When Relapse Happens: Getting Back on Track

When Relapse Happens: Getting Back on Track

When Relapse Happens: Getting Back on Track

Congratulations! You've been working hard on some of the challenges in your life. You've tried new behaviors, made shifts in your interactions with others, added some new coping skills, and you're noticing the results! You're feeling less anxious, less depressed, better about who you are as a person, your relationships feel healthier and then...BAM! You slip back into old behavior. Or you find yourself in the same funk you fought for years. Or you get in a bad fight with your partner. It feels like a relapse and in addition to the old familiar misery, perhaps you feel shame or incompetence or failure that you "regressed."

I write about this because it just happened to me this week. I was headed to work and boarded a packed train. I wedged myself in, the doors closed and we moved on. We took on more passengers at the next two stops but nobody seemed to get off. Then we entered a tunnel and stopped. Crowded trains delayed in tunnels are not unusual for my commute but today was different. It was exceptionally crowded and we stopped for much longer than usual. I noticed anxious thoughts enter my thinking, I felt my blood pressure increase and my face flush. Then I noticed the old familiar anxiety (hello anxiety my old friend) show up. But this time it went even further - I could feel myself shifting into a panic attack.

I hadn't experienced that in years. Through therapy, meditation practice and other skills, I had found significant relief from my own anxiety. In fact, it is my belief in therapy and the application of mindfulness that motivates my work as a therapist with others who live with anxiety.  

But here I am on the train and it might as well be 20 years ago. I notice thoughts around this. How can I be experiencing this? Didn't I take care of this? Shouldn't I be better at this by now? I was able to cope (sort of) and get through the train ride. But after it was over, I felt completely overwhelmed, slightly embarrassed, ashamed, and, oh yeah, anxious!

The point of the above is not to tell you about my experience on the train, but rather, to focus on the concept of relapse. How do you cope when this happens? When you find yourself in the old, dreaded, and very familiar place?

Find Some Compassion for Yourself

First, see if you can cultivate a little compassion for yourself. This is a very ripe time for the self-critical thoughts to start and feelings of shame and failure to rise up.
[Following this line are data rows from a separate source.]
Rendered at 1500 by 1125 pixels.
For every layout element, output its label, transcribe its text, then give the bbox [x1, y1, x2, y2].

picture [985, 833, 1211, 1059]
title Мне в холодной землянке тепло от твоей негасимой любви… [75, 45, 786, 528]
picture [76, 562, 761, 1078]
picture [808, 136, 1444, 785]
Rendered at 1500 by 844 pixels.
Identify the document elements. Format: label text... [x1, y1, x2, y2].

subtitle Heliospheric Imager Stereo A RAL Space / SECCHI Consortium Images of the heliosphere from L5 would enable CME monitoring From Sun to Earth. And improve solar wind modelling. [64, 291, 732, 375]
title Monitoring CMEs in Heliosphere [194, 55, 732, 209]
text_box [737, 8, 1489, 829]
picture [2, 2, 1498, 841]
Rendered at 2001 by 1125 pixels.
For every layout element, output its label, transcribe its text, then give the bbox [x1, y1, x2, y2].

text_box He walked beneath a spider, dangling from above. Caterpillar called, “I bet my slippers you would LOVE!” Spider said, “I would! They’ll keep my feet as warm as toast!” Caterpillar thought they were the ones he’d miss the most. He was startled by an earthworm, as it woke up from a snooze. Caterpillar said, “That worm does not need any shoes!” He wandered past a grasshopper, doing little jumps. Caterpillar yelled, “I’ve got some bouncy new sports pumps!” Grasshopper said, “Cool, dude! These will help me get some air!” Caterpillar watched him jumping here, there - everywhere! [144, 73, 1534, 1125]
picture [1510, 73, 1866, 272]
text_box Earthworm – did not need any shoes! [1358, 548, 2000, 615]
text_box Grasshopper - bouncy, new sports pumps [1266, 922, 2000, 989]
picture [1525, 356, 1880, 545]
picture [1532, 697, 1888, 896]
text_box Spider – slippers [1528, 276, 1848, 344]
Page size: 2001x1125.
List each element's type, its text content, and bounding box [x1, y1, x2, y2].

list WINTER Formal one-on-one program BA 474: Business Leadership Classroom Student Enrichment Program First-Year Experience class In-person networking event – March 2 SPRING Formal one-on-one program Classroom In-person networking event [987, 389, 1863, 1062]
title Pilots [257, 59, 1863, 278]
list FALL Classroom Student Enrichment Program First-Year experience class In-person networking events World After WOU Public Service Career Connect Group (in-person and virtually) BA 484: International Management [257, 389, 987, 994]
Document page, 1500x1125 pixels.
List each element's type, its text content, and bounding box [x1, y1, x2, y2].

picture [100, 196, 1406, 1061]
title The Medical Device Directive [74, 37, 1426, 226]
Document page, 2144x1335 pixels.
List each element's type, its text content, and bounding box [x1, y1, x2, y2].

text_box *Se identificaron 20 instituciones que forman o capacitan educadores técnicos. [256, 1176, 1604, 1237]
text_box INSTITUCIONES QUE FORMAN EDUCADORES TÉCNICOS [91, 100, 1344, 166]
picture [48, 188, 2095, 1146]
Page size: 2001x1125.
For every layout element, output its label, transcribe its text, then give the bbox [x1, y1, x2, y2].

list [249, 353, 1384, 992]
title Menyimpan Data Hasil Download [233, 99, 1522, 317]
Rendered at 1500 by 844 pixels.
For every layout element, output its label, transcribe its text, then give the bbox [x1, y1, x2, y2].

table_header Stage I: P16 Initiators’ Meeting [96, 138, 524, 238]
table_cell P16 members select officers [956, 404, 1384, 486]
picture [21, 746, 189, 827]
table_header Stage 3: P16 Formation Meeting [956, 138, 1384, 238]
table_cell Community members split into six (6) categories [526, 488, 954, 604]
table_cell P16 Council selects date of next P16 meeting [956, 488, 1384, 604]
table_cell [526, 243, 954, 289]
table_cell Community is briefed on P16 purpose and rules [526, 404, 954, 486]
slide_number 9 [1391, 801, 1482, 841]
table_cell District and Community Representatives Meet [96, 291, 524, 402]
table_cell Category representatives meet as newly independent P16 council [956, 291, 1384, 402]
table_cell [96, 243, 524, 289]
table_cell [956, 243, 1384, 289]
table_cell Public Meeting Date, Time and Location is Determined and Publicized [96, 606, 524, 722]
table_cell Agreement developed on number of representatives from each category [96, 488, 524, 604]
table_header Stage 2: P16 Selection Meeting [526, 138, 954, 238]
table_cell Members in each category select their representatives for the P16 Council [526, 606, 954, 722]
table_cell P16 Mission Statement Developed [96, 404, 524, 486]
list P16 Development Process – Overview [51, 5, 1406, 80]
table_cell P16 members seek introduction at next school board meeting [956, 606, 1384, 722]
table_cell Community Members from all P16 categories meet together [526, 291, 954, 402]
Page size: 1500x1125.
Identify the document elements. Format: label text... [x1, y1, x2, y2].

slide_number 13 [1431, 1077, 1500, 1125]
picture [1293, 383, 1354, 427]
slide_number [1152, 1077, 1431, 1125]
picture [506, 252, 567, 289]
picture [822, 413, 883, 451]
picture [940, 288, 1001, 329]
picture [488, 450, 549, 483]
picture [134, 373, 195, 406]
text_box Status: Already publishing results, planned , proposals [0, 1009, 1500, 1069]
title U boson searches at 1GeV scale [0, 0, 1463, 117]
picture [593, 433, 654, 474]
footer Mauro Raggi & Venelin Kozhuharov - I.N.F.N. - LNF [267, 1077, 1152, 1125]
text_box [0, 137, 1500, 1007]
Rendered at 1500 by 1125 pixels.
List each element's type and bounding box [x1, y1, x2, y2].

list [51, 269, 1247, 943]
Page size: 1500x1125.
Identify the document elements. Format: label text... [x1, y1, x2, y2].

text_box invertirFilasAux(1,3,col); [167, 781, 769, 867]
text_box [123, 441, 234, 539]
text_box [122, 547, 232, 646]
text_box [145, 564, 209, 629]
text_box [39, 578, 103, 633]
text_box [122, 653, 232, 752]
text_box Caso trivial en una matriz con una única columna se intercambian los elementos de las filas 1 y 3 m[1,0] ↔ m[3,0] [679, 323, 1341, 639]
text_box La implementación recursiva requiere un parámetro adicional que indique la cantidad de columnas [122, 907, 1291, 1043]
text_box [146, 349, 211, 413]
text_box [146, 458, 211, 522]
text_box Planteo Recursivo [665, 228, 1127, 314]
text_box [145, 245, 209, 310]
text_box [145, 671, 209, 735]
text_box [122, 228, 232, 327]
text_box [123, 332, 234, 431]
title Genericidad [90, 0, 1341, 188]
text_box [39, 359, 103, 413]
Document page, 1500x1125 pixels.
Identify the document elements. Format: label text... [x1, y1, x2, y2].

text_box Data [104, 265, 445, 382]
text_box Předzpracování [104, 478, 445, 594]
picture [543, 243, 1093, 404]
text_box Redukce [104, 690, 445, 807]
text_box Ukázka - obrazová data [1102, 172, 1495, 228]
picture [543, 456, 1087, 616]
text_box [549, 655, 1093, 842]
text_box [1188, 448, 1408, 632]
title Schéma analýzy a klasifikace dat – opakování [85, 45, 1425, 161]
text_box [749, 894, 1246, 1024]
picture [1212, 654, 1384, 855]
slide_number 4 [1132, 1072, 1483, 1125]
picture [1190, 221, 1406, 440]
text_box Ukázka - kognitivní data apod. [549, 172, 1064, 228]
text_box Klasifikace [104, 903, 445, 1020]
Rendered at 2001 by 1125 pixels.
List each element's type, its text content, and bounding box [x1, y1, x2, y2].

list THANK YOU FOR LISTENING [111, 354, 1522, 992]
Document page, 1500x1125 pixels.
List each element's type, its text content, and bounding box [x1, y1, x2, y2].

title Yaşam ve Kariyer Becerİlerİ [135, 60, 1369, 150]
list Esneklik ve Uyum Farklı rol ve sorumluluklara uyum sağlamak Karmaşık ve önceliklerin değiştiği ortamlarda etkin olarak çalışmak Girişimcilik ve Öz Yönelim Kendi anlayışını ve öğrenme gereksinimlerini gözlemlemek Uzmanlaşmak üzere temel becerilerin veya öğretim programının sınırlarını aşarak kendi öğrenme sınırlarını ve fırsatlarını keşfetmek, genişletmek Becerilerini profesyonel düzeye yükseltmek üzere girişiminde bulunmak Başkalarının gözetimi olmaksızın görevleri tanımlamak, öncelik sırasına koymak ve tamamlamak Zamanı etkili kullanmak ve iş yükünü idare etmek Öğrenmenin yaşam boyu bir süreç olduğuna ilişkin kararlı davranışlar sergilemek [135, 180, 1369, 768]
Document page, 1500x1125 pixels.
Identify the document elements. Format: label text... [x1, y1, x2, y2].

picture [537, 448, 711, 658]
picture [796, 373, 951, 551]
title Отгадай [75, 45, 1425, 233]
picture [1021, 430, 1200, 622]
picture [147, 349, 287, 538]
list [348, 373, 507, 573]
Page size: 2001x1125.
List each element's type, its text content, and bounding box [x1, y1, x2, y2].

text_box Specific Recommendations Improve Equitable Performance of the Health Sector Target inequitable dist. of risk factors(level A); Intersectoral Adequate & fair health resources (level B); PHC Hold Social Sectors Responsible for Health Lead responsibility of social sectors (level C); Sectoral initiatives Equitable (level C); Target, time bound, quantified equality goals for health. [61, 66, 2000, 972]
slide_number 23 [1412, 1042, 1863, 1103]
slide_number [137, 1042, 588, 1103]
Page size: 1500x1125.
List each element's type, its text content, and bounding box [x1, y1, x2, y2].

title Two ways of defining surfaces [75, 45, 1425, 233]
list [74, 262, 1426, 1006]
Can you notice these thoughts and feelings, in addition to the anxiety, anger, sadness, or whatever else you are feeling? Can you create a space for some gentleness with yourself? Sometimes this is hard to do for ourselves, especially if self-critical thoughts are something you often deal with. Try switching roles. Imagine that instead of your experience, that this was your friend, partner, or other loved one's experience. Someone you really deeply care about. Imaging that they were telling you about this experience. How would you feel toward them? Can you notice feelings of warmth, tenderness, caring? See if you can shift the focus of these to yourself. (I wrote a script to help with this.)

Accept That Life Will Happen

Begin to hold space for the idea that you cannot control life or predict all the possible triggers and stressors that may happen to you. All of your good coping tools and hard work may be no match for what life will occasionally dish out (like a crowded train stuck in a tunnel!). Identify how you can possibly deal with these potential events next time. Are there additional coping skills you'd like to try? Something you might do differently?

Also, can you find some compassion for yourself around this? Can you sit with this concept as something that may be a reality but doesn't necessarily need to be dreaded or held closely? Perhaps picturing your life as an upward spiral will help.

Your Life and Experience is an Upward Spiral

When relapse happens and you find yourself in an old, familiar, unwanted place, the fact is that you are not in the same place. You have new insights and wisdom about yourself. You have new and stronger coping skills. While you may have relapsed into old behavior, your recovery may be quicker and you may even notice feelings of resiliency and a sense that you can survive this. A way to imagine this is an upward spiral. Rather than looking at your life as a linear path, consider that it is often a spiral: with you finding yourself in situations and experiencing feelings and stressors and thoughts that you've been through before. The difference however, is that you have grown and gained insight and become more flexible in your ability to respond - you are on the spiral but you are in a higher place - a new place with new insights, flexibility and resiliency. Holding this image can be helpful as you anticipate future challenges or recover from recent ones.